De acordo com a Sesai, até este dia 12 havia o registro de 77 indígenas mortos pelo coronavírus nas 34 etnias que reconhece no país. Desses, 43 foram de habitantes do Amazonas, de nove povos.

Além disso, eram 308 os casos confirmados de contaminados pela doença.

Contudo, como os dados são precários e pouco divulgados, há de se considerar ainda a subnotificação. No Parque das Tribos, por exemplo, existem vários relatos de infectados que não conseguiram atendimento na rede de saúde e resolveram se tratar com a medicina natural dos indígenas.

Pelos dados oficiais do governo, 81 mil indígenas de 230 territórios estão ameaçados pelo coronavírus.

Conforme a Associação dos Povos Indígenas do Brasil (Apib), as mortes crescem em ritmo assustador.

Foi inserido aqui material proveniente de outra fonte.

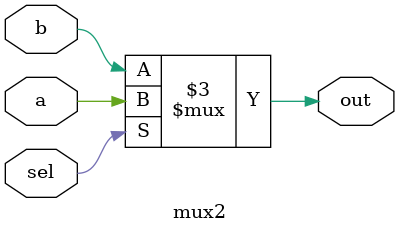
<source format=v>
module mux2(out,a,b,sel);
    input a,b,sel;
    output reg out;

    always @(*) begin
        if(sel) out = a;
        else out = b;
    end
endmodule : mux2

// using the verilator to check about it verilator --lint-only -Wall mux.v
</source>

A média é de quatro por dia. “Em pouco mais de uma semana, identificamos mais 49 óbitos de parentes”.

Como resultado de ser a etnia mais atingida, os kokamas detêm o maior número de mortos no Amazonas. De 3 a 7 deste mês, esse índice passou de 9 para 22.

De conformidade com a Coordenação das Organizações Indígenas da Amazônia Brasileira (Coiab), seis municípios no Amazonas têm mortes de kokamas.

São eles, além da capital, Tabatinga, Benjamin Constant, Santo Antônio do Içá, Itacoatiara e Autazes.

Os números são divulgados pelo site do El País.